Getting out of the house only to come home again
“Ironically”, says Sílvia, “we were pursuing the idea of home in our laboratories. The physical, emotional, symbolic space we call home had a big presence in the performance work of the two group dynamics we were exploring”. After this experience, with the return of “normal life” and with the resuming of their activities, they will have to rethink everything they had created and work “in terms of the languages of theatre and movement to discover the meaning of this distance between bodies”. Although the distance is not essentially positive, “it can be a creative trigger and a path of reflection”.
For the participants, this creative trigger is of undeniable importance. Besides being a single mother, Verónica lives far away from her family and the project has been a sort of “family support”. “I think that this upside, the feeling of belonging, is only possible because the group communicates not only through words but also through the body, with all the exercises we have done. Every artistic and dramaturgical tool if fundamental because it creates change in our lives; suddenly, a tragic situation loses a little bit of its weight, its emotional load, and generates a potential for transformation which would not exist without this tool”.
Zita emphasizes that her participation in this project has made her feel valuable. “When meeting other adults, people with different cultural backgrounds and lives, who have the same problems or different ones, I felt I could speak openly without feeling judged. I felt I had value as a human being, that I had something to say and that I could and should do it”.For now, the future seems bright. “We are sure that people are going to be back even closer, with the feeling of having been together for all this time. They will return feeling a good kind of anxiety, hoping that everything will be fine and that these perspectives and moments of reflection will bring their contributions” concludes Marisa Marques.

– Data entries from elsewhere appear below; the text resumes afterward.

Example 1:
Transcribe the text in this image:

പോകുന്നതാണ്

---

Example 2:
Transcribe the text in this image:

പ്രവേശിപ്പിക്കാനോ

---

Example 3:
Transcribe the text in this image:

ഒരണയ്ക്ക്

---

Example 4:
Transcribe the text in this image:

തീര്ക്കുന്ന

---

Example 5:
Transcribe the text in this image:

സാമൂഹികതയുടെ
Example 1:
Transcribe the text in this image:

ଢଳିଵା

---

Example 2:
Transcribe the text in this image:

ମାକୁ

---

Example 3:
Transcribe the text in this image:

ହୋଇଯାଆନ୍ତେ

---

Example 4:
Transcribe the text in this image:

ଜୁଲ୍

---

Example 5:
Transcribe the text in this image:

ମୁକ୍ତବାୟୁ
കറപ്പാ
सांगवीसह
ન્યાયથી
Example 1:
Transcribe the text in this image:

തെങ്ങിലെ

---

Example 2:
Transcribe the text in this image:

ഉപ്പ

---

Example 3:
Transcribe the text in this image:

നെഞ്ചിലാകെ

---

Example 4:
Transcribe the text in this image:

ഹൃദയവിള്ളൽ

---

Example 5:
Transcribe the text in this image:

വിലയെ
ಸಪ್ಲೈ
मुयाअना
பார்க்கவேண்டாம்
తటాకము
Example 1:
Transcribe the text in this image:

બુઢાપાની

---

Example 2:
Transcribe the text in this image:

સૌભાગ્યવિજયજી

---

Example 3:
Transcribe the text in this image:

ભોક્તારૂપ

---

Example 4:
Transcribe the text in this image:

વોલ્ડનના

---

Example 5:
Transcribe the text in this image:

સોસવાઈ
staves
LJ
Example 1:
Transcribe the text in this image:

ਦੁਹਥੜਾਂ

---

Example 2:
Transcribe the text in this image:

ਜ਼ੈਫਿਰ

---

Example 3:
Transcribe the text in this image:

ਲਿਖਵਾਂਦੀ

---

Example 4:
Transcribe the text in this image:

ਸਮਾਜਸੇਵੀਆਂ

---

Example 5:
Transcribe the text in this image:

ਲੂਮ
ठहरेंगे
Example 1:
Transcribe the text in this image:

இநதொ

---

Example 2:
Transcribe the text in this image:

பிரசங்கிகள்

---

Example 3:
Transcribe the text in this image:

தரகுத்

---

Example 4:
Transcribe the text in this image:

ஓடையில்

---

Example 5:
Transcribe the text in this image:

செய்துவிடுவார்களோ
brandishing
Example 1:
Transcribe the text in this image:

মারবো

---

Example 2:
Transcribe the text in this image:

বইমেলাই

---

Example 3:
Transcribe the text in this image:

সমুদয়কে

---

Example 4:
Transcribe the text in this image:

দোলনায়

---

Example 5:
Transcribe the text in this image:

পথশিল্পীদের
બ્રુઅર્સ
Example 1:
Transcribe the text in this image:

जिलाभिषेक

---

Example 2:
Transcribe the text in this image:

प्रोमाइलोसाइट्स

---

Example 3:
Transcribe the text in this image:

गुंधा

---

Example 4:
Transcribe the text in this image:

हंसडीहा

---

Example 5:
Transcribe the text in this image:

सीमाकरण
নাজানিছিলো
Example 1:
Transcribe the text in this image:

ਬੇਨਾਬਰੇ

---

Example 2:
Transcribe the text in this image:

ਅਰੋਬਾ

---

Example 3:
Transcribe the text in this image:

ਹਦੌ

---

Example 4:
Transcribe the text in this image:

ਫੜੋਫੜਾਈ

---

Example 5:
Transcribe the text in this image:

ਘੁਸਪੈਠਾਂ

Project VELEDA – from the pseudonym “Maria Veleda”, adopted by Maria Carolina Frederico Crispim (1871-1955), one of the most important figures of the Portuguese feminist movement and a pioneer in the fight for women’s rights, for the education of children and for republican ideals – aims to help single mothers who are in a vulnerable socio-economic situation. The artistic proposal consists of two interconnected activities: the social and artistic search laboratories, for promoting soft-skills and an introduction to theatrical practice, but also the creation of a documentary play with a professional artistic team.
Besides the support of the PARTIS initiative, by the Calouste Gulbenkian Foundation, the project is also a partner of MDM – Movimento Democrático de Mulheres [Women’s Democratic Movement] and UBI – Universidade da Beira Interior.